Stealth taxes could prompt UK entrepreneurs to sell, business warns

New stealth taxes on capital gains and dividends risk holding back entrepreneurs and new companies in the UK, business leaders and tax experts warn.

The measures announced by chancellor Jeremy Hunt in his Autumn Statement on Thursday could see more small businesses join the 500,000 that had disappeared in the pandemic, said Craig Beaumont, chief of external affairs at representative body the Federation of Small Businesses.

“Between rising energy costs and these taxes, we will see more and more business owners looking for the exit, which is exactly the worst thing to do when we need employers driving growth,” he said. “The government cannot talk about wanting to make the UK a home for enterprise and then make enterprise much more expensive.”

Hunt announced in the statement that he would cut the tax-free threshold on capital gains tax charged on the sale of assets from £12,300 to £6,000 from April 2023 and then to £3,000 from April 2024, a move that is projected to raise £1.6bn during the next five years.

Small business owners who pay themselves in dividends from a company’s profits will also be hit by a reduction in the tax-free allowance from £2,000 to £1,000 from this April and then £500 from April 2024.

Tax experts said that business owners would be more likely to accelerate sales of their businesses ahead of the April deadline on CGT, and warned that the measures undermined the attraction of owning a business in the UK.

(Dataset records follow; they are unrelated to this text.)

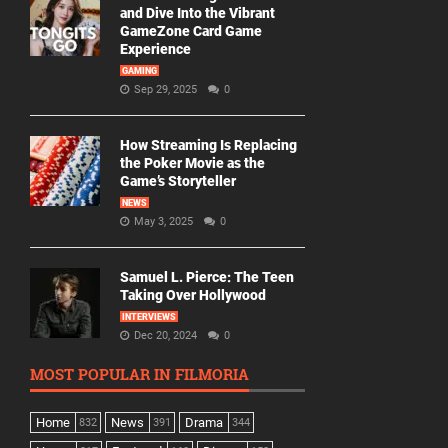
and Dive Into the Vibrant
GameZone Card Game
Experience
GAMING
Sep 29, 2025
0
How Streaming Is Replacing
the Poker Movie as the
Game’s Storyteller
NEWS
May 3, 2025
0
Samuel L. Pierce: The Teen
Taking Over Hollywood
INTERVIEWS
Dec 20, 2024
0
MOST POPULAR IN FILMORIA
Home
News
Drama
832
391
344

Praveen Gupta, national head of tax at Azets, the accounting firm, said business owners thinking about selling their companies could speed up plans.

“With the CGT allowance set to reduce further in April 2024, we might see business owners accelerating transactions, creating a bargain hunt among British businesses and a flurry of activity in the next four months, with potential buyers able to capitalise on cut-price deals for long-term investments,” he said.

Business groups warned that by targeting smaller businesses, which are often among the most entrepreneurial and quickest to invest during an upturn in the economy, the chancellor would hinder any post-recession recovery.

Many small business owners also complained that they were among the worst hit economically, and received the least help from the government during the pandemic because there was no state support for directors who pay themselves in dividends.

Neil Davy, chief of the Institute for Family Business, said: “The decision to reduce the dividend allowance and capital gains tax exempt amount will be hard news for those small business owners who already had limited support during Covid and face a long, hard winter.”

Hunt stopped short of increasing the rate of capital gains tax — a measure that had been rumoured ahead of the statement as a way to raise billions of pounds to plug the government’s £55bn fiscal hole.

But Chris Etherington, partner at accounting firm RSM, said there were now very few revenue raising areas left to the chancellor that do not involve increasing capital gains rates.

“A lot of people will be thinking ahead of the next Budget that this is an opportune time to sell, particularly if values start to dip,” he said.

Meanwhile, the slash in tax-free allowances is also expected to lead to hundreds of thousands more taxpayers filing self assessment tax returns potentially overwhelming HM Revenue & Customs.

A report by the Office of Tax Simplification in 2020 estimated that cutting the capital gains tax allowance to £6,000 would force an extra 235,000 individuals to report a gain.

John Cullinane, director of public policy at the Chartered Institute of Taxation, raised concerns that these changes meant HMRC could find it difficult to process the extra tax returns, which “will increase their administrative burden significantly at a time when they are already struggling with demands on them.

“We are already deeply concerned about the difficulties both advisers and taxpayers face getting timely responses and action from HMRC,” he said.